━━━ Source extract
Very substantial amounts of money passed through the plaintiff’s account with HSBC. For example, between 12 July and 12 September 2005 some $3.8million was disbursed from the account, although Ms Chisnall could not recall anything about the disbursements. I have no doubt she was simply told to direct the bank to make payments from the account, and she did as she was told.
On or about 14 November 2006 Ms Clark handed Ms Chisnall a deed dated 23 October 2006 and a handwritten note asking her to ‘take care of this T.T to BCTL for $785/c’, and to file the documents in the plaintiff’s folder. The cryptic instruction was to have HSBC transfer $785,000 to Bimiputra Commerce Trust Limited from the plaintiff’s account.
The deed was between Pleroma Ltd, a Malaysian company, Pre-Paid Professionals LLC of Los Angles, and the plaintiff. It recited:
· that the plaintiff was the administration agent for Pre-Paid Professionals LLC and held on its account sums to the value of $785,000.
· That Pre-Paid Professionals LLC was indebted to Pleroma Ltd for that amount and that the parties had agreed to discharge the debt by the plaintiff paying the amount to Pleroma’s account.
━━━━━━
━━━ Provided material
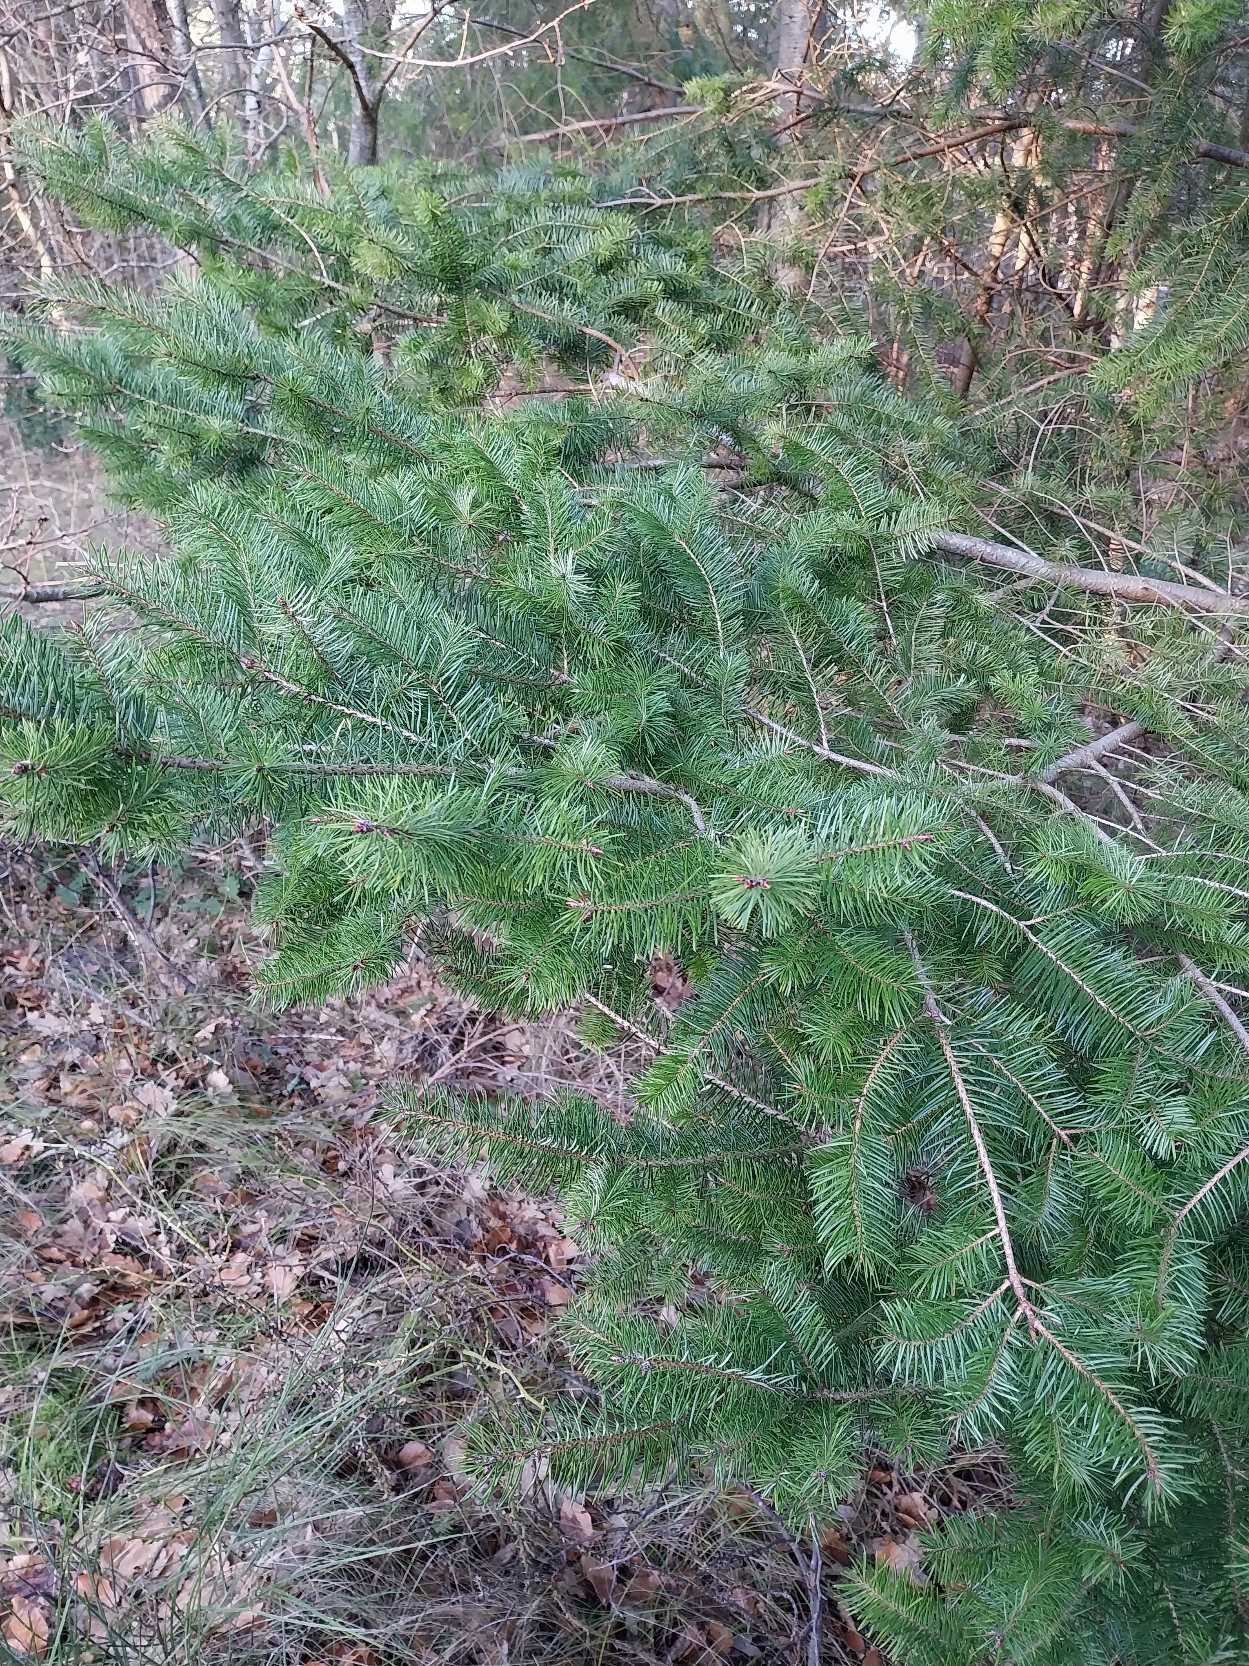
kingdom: Plantae
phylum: Tracheophyta
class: Pinopsida
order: Pinales
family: Pinaceae
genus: Pseudotsuga
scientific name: Pseudotsuga menziesii
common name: Douglasgran
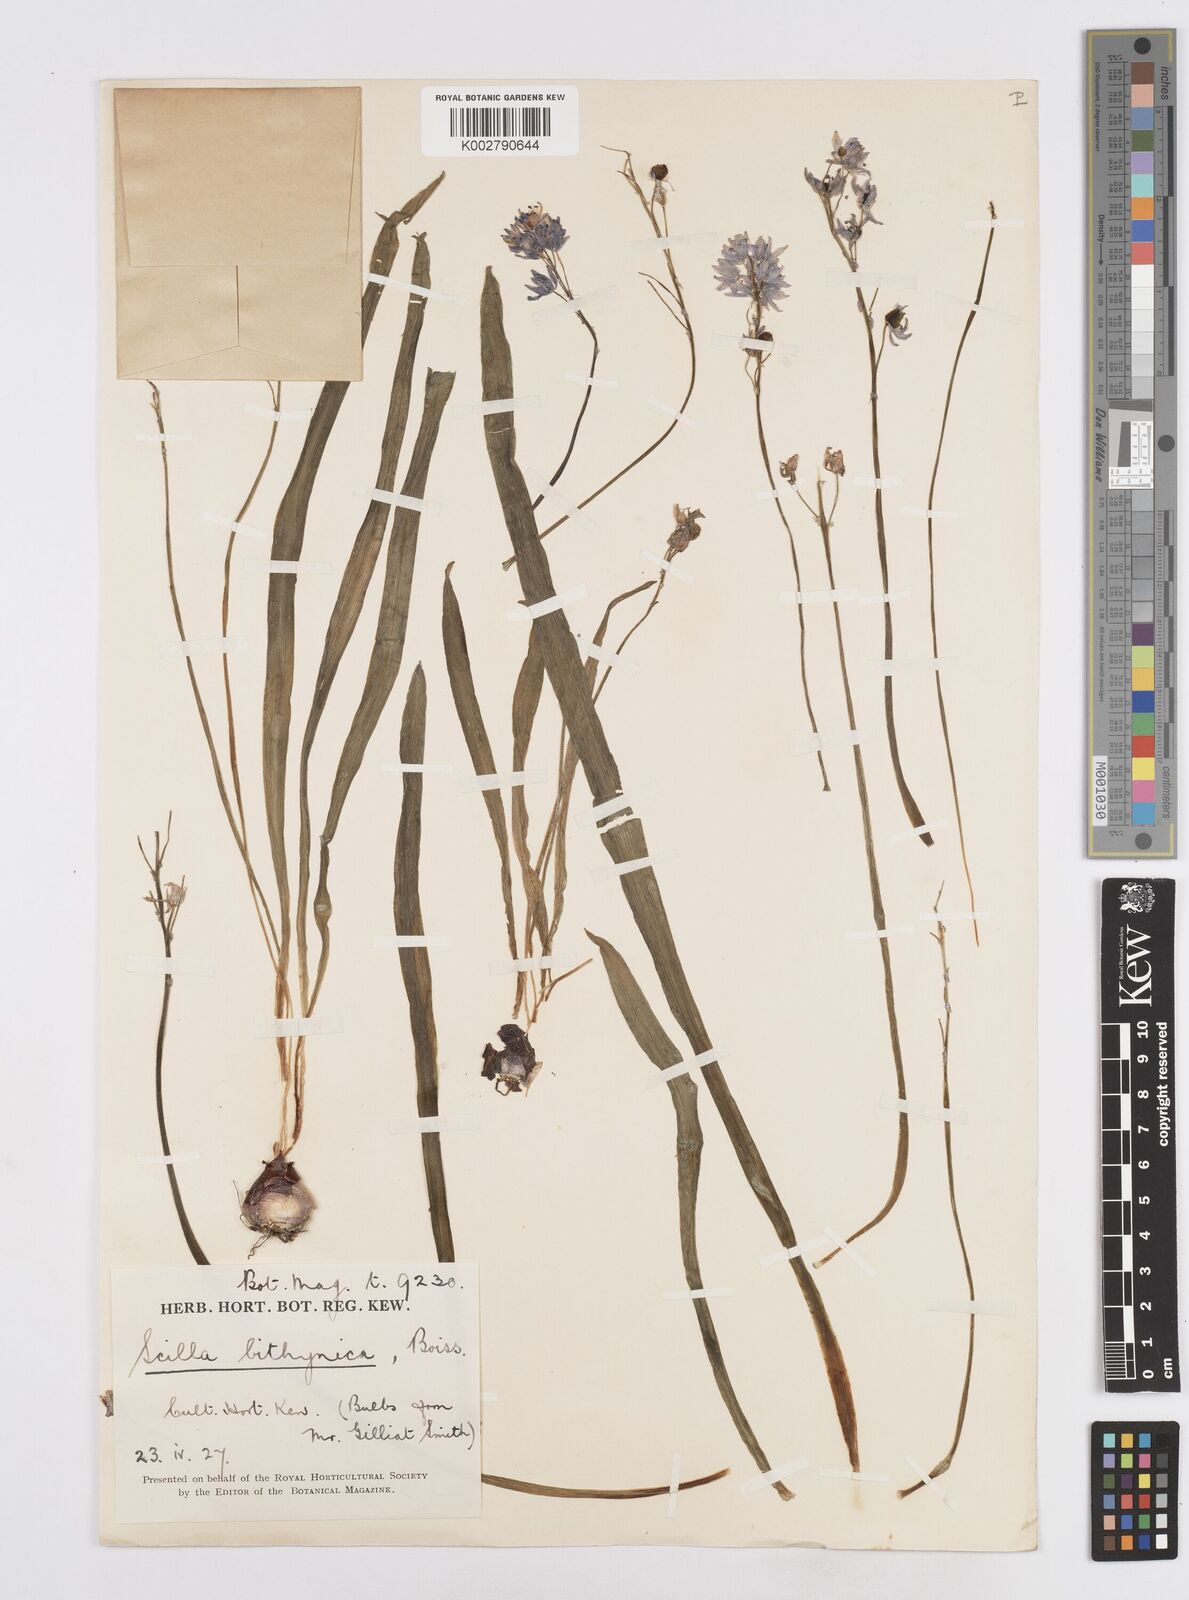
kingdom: Plantae
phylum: Tracheophyta
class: Liliopsida
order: Asparagales
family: Asparagaceae
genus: Scilla
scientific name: Scilla bithynica
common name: Turkish squill
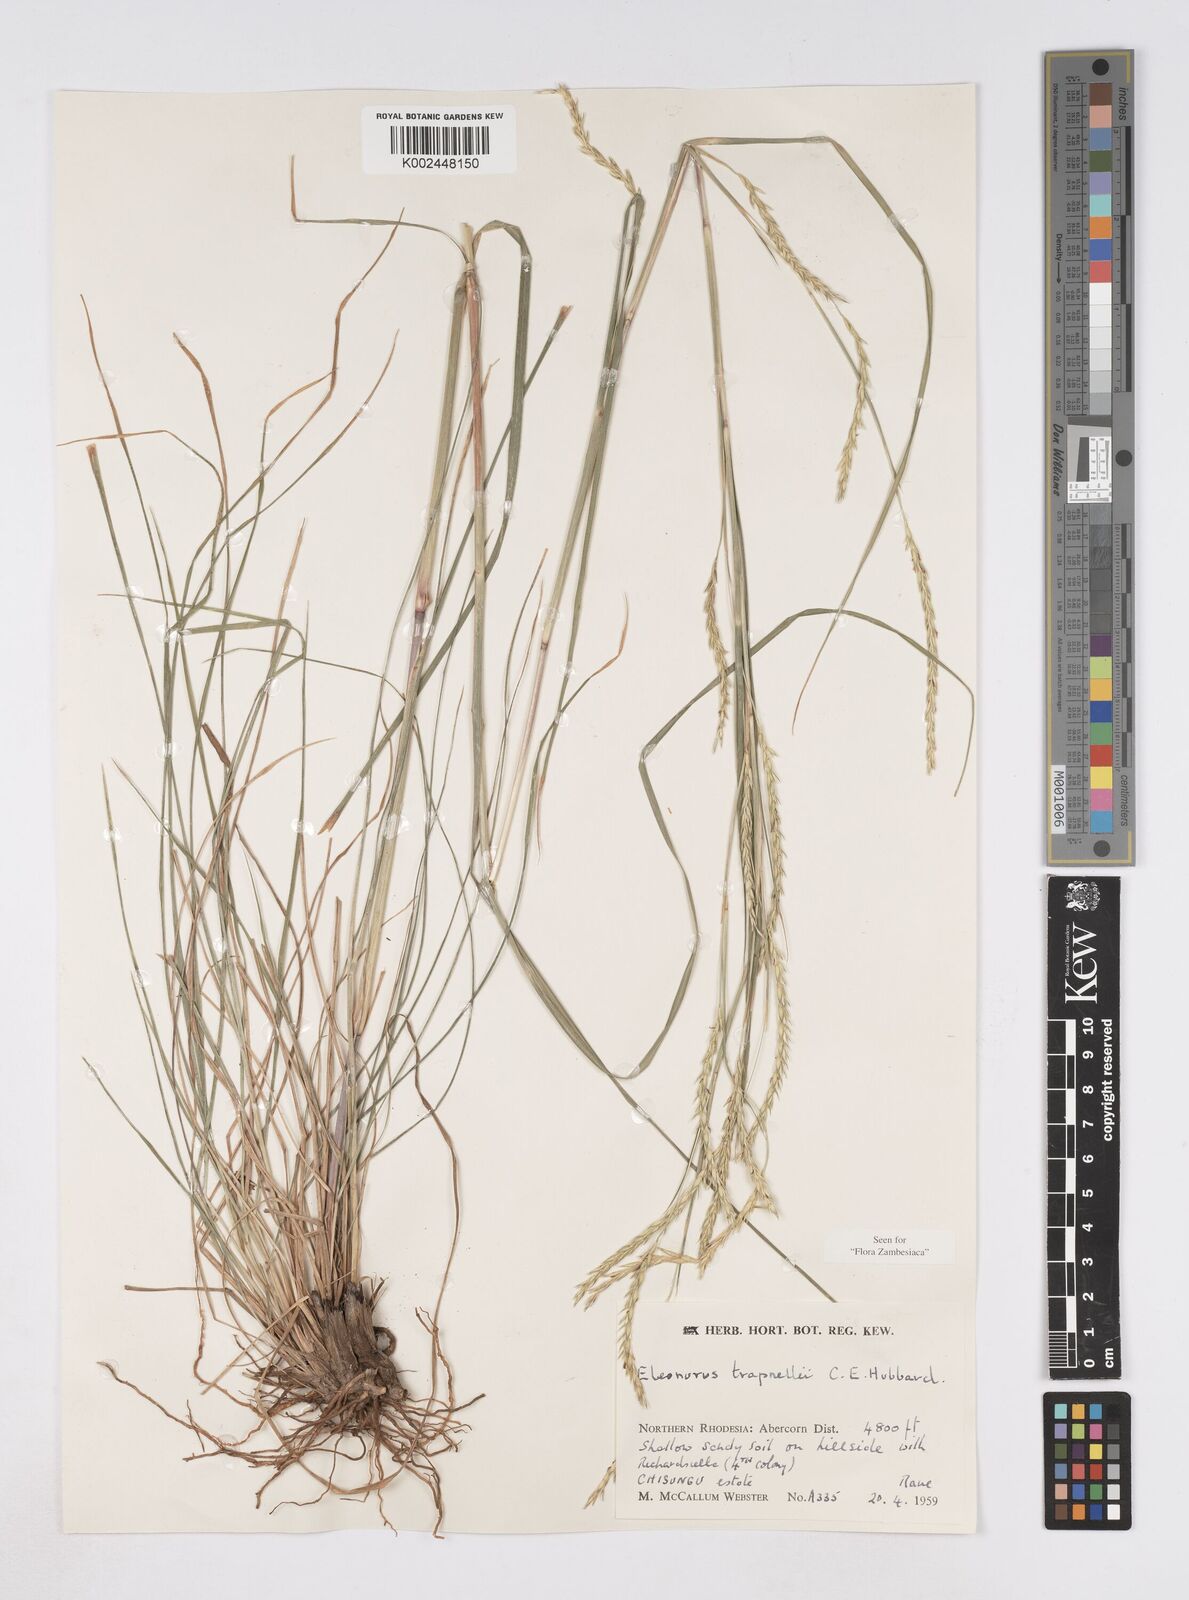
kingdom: Plantae
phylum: Tracheophyta
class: Liliopsida
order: Poales
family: Poaceae
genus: Elionurus
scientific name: Elionurus tripsacoides
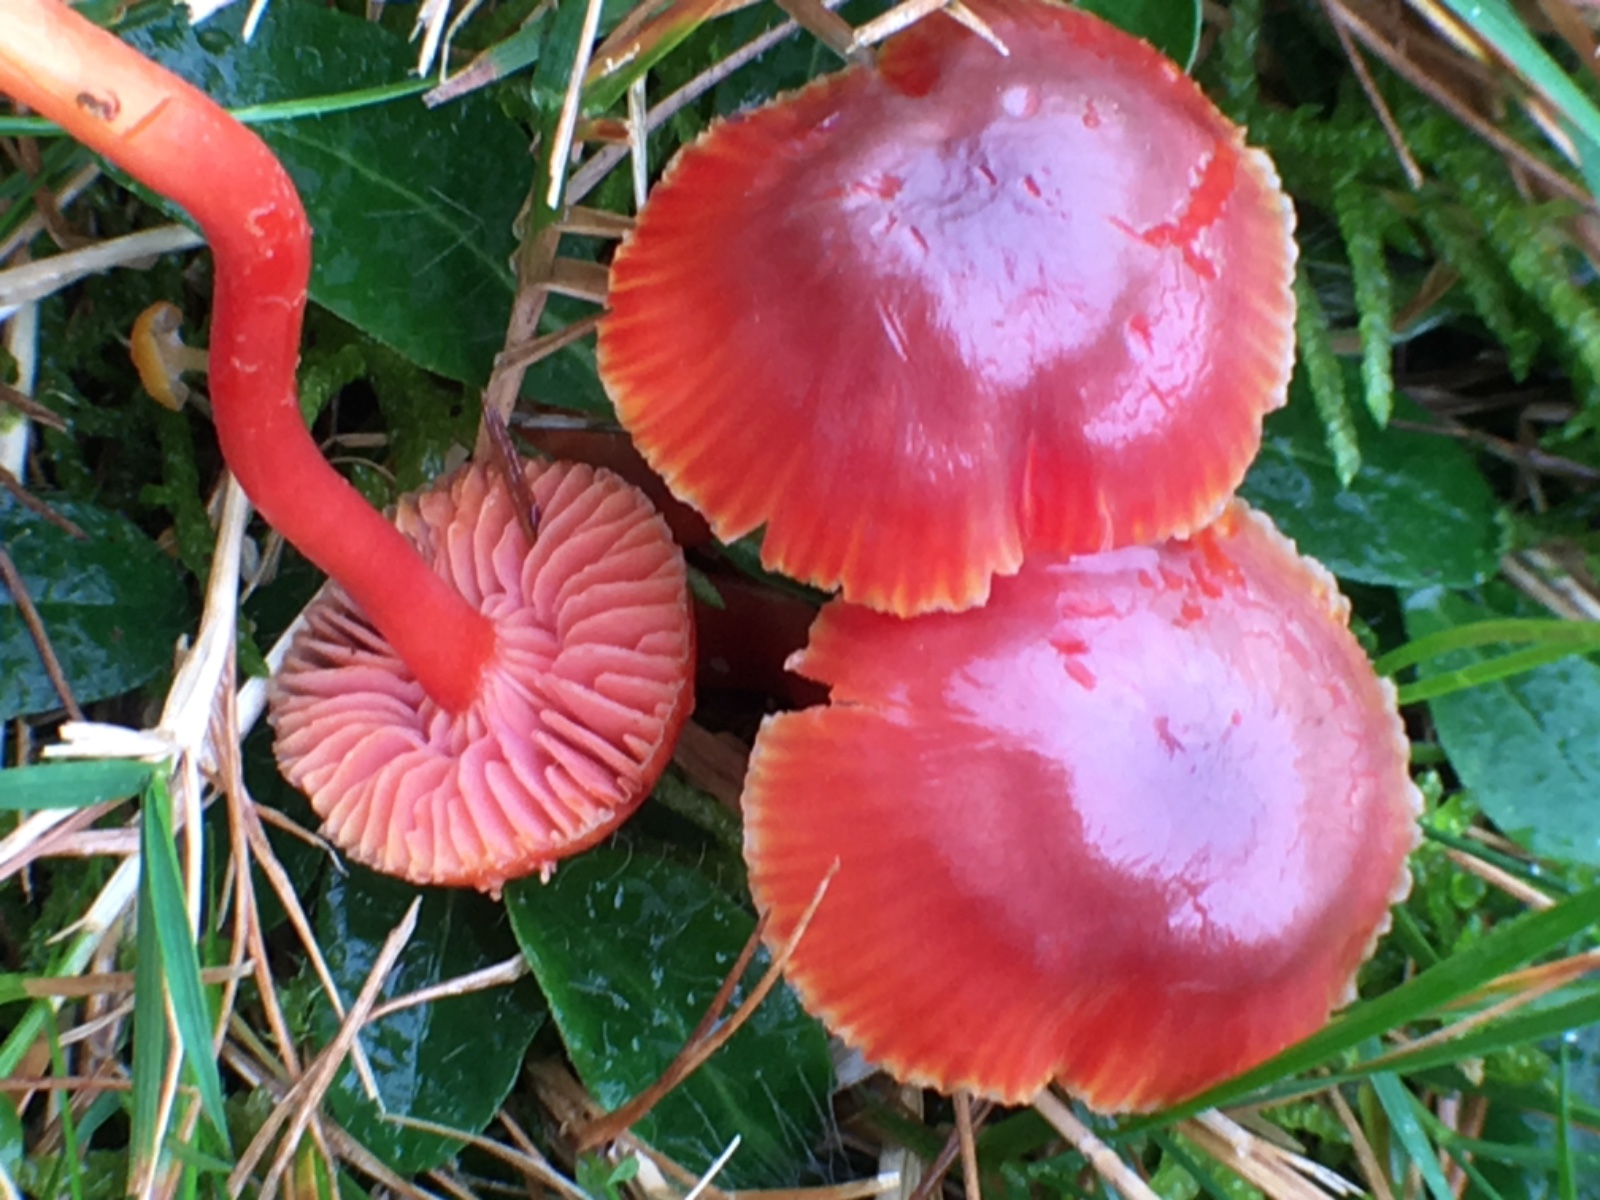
━━━━━━
**Written instruction:**
Extend the judgment excerpt above about the plaintiff's HSBC account and the $785,000 deed, carrying it on from its final sentence.

**Written response:**
The deed then proceeded (in part):-
‘THIS DEED WITNESSETH
1. The recitals are true and correct in every particular
2.In discharge of its obligations to Pleroma Ltd, PPP hereby directs and PPPA hereby accepts the direction of the payment pursuant to clause 3 of this Deed.
3.PPPA will direct its treasury manager, Avowal Administrative Attorneys Ltd, to pay from PPPA’s account the sum of $785,000 to the following banking co-ordianates:
Intermediary Bank
Bank NameJP Morgan Chase Bank
Bank’s Address New York
For Further Credit
Bank NameBumiputra-Commerce Bank (L) Limited
Bank’s Address Level 14A, Main Office Tower, Financial Park Complex, 87000 F T Labuan, Malaysia
Account Number 40037726
For Ultimate Credit BCB Client
Account Number 05-805199-07
CurrencyAUD
Account Name Bumiputra-Commerce Trust Limited
Beneficiary Address Level 14A, Main Office Tower, Financial Park Complex, 87000 F T Labuan, Malaysia
4.Upon receipt of such payment, Pleroma Ltd accepts full and complete satisfaction of the obligations owing to it by PPP.’
In accordance with that direction Ms Chisnall prepared a document in HSBC’s standard form giving it instructions to make the telegraphic transfer and providing hand written details of the amount to be transferred and the bank account into which the transfer was to be made. Ms Chisnall prepared a second document in typescript in which she repeated the detail found in Clause 3 of the deed ‘in case handwritten document is not clear’.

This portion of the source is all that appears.